I am coming to them. He said that we, who were opposing the Bill and this clause, knew nothing about architects. The hon. member’s knowledge of building is as great as that of a cat of a saffron. Two-thirds of the practical farmers on the countryside were their own architects and built their own house. In a certain village in my constituency where architects prepared the plans for a public building, it split asunder within 18 months or two years. Ultimately a farmer in the district elaborated a scheme of putting in a solid foundation to the building, and it was taken over by the architects, so that to-day the building stands there without any cracks.
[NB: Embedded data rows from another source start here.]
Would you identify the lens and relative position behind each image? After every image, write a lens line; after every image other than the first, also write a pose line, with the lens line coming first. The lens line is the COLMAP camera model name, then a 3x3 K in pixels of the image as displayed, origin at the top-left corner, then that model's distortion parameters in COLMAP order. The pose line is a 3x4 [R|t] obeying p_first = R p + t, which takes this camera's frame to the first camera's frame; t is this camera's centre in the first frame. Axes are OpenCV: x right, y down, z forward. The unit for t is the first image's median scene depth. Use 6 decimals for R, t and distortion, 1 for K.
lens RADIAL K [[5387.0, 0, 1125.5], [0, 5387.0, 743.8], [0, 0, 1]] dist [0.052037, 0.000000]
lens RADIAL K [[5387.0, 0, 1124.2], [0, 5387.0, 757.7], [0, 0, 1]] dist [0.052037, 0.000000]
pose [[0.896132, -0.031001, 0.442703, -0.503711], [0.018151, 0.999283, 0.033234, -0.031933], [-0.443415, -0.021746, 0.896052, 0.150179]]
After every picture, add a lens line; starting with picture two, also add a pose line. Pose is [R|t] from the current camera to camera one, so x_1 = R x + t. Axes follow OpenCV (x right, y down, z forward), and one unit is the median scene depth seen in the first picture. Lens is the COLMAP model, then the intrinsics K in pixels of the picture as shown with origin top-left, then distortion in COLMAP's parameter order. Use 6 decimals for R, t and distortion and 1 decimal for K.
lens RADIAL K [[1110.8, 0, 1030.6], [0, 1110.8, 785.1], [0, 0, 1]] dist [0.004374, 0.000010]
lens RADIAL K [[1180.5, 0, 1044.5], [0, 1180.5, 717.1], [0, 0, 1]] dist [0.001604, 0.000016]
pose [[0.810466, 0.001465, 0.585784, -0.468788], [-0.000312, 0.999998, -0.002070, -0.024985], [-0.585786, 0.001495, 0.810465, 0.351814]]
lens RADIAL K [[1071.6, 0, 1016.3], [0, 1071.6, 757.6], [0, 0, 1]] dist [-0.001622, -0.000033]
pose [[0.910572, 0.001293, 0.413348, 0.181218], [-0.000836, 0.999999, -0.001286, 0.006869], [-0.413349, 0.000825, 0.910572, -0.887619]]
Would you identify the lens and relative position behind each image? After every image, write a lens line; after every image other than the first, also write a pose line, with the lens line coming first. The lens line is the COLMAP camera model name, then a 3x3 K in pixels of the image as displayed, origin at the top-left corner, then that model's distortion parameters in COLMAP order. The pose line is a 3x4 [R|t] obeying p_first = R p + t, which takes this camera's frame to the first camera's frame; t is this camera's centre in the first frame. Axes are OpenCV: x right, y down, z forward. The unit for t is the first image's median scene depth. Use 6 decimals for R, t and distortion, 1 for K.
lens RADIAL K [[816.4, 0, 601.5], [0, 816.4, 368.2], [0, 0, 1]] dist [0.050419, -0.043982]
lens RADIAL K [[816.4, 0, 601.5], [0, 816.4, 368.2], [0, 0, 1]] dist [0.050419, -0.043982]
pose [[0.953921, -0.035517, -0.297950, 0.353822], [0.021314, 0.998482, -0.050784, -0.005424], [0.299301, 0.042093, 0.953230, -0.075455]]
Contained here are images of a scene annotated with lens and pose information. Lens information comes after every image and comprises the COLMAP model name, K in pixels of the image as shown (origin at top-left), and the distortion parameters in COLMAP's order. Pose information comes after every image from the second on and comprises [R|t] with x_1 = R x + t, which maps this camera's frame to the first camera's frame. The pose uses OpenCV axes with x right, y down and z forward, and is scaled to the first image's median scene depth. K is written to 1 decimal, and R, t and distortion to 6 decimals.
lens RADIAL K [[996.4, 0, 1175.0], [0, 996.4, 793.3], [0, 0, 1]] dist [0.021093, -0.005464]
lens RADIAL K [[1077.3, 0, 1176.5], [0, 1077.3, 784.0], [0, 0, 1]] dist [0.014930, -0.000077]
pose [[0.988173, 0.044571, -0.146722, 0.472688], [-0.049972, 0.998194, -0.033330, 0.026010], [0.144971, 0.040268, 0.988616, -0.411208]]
It is not fair for an hon. member of the House who has probably never had a stone in his hands, and who knows absolutely nothing about building, should say that our farmers know nothing about architects. When we investigate matters we shall find that a large number of professional men who borrow money from the town council to build houses, and then get architects to prepare the plans, have not long after to sell the house, while the farmer who builds his own house remains the owner of the ground. I say that it will be a sad state of affairs if we permit a ring fence to be drawn about every profession. What, then, will become of the poor man? We have the Medical, Dental and Pharmacy Bill—we have been engaged on that some time, but it is not yet on the statute book—and there are also the accountants who want a ring fence round themselves. Now come the architects as well, and the object is that everything is aimed at protecting a small section at the cost of the majority of the people. The time has come that we should be consistent, and say that things must go no further. If we co-operate as farmers, then it is not at the expense of the rest of the public, but with the object of marketing our produce as cheaply as possible, so that the consumer can obtain the articles as cheaply as possible. If an architect is competent, his profession ought to provide him with sufficient work.
As the mover of the Bill wishes to draw a ring fence round the architects, I want to say I can understand a man saying that he wants to draw a ring fence round stupid people. He, however, wants to protect clever people. Are they, then, too weak and too bad to make their own living so that they come and ask for protection? I think it is time that we should stop drawing ring fences around the profession and leaving the farmers outside. If a man is competent and has shown that he can do his work, then his capacity ought to be sufficient protection. His acts must show that he is competent, and then it will be unnecessary to protect him. If doctors and parsons have proved that they are capable, then they are protected. Why is it necessary now for all the professions to have ring fences drawn about them?
I move—
There must be some intervening motion. The hon. member may move that I report progress. When that has been disposed of, then the hon. member can move to report progress and ask leave to sit again.
I move—
Motion put and negatived.
I move—
Agreed to.
House Resumed:
Progress reported; House to resume in committee on 25th March.